Information supplied Start Marker

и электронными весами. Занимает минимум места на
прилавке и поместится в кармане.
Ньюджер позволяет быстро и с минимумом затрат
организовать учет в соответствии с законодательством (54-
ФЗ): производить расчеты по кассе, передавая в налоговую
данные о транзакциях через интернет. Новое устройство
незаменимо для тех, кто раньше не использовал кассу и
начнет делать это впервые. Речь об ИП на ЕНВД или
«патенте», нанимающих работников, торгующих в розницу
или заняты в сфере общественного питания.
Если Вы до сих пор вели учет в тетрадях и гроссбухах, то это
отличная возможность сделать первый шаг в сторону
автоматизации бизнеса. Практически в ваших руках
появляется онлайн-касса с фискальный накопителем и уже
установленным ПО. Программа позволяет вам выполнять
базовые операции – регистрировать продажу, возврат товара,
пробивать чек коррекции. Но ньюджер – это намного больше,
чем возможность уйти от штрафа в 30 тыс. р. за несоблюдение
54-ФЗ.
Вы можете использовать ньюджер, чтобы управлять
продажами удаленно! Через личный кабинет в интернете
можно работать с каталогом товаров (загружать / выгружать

Information supplied End Marker

● What the task requires:
Each line of the material above needs to be returned exactly as written.

● Answer below:
и электронными весами. Занимает минимум места на
прилавке и поместится в кармане.
Ньюджер позволяет быстро и с минимумом затрат
организовать учет в соответствии с законодательством (54-
ФЗ): производить расчеты по кассе, передавая в налоговую
данные о транзакциях через интернет. Новое устройство
незаменимо для тех, кто раньше не использовал кассу и
начнет делать это впервые. Речь об ИП на ЕНВД или
«патенте», нанимающих работников, торгующих в розницу
или заняты в сфере общественного питания.
Если Вы до сих пор вели учет в тетрадях и гроссбухах, то это
отличная возможность сделать первый шаг в сторону
автоматизации бизнеса. Практически в ваших руках
появляется онлайн-касса с фискальный накопителем и уже
установленным ПО. Программа позволяет вам выполнять
базовые операции – регистрировать продажу, возврат товара,
пробивать чек коррекции. Но ньюджер – это намного больше,
чем возможность уйти от штрафа в 30 тыс. р. за несоблюдение
54-ФЗ.
Вы можете использовать ньюджер, чтобы управлять
продажами удаленно! Через личный кабинет в интернете
можно работать с каталогом товаров (загружать / выгружать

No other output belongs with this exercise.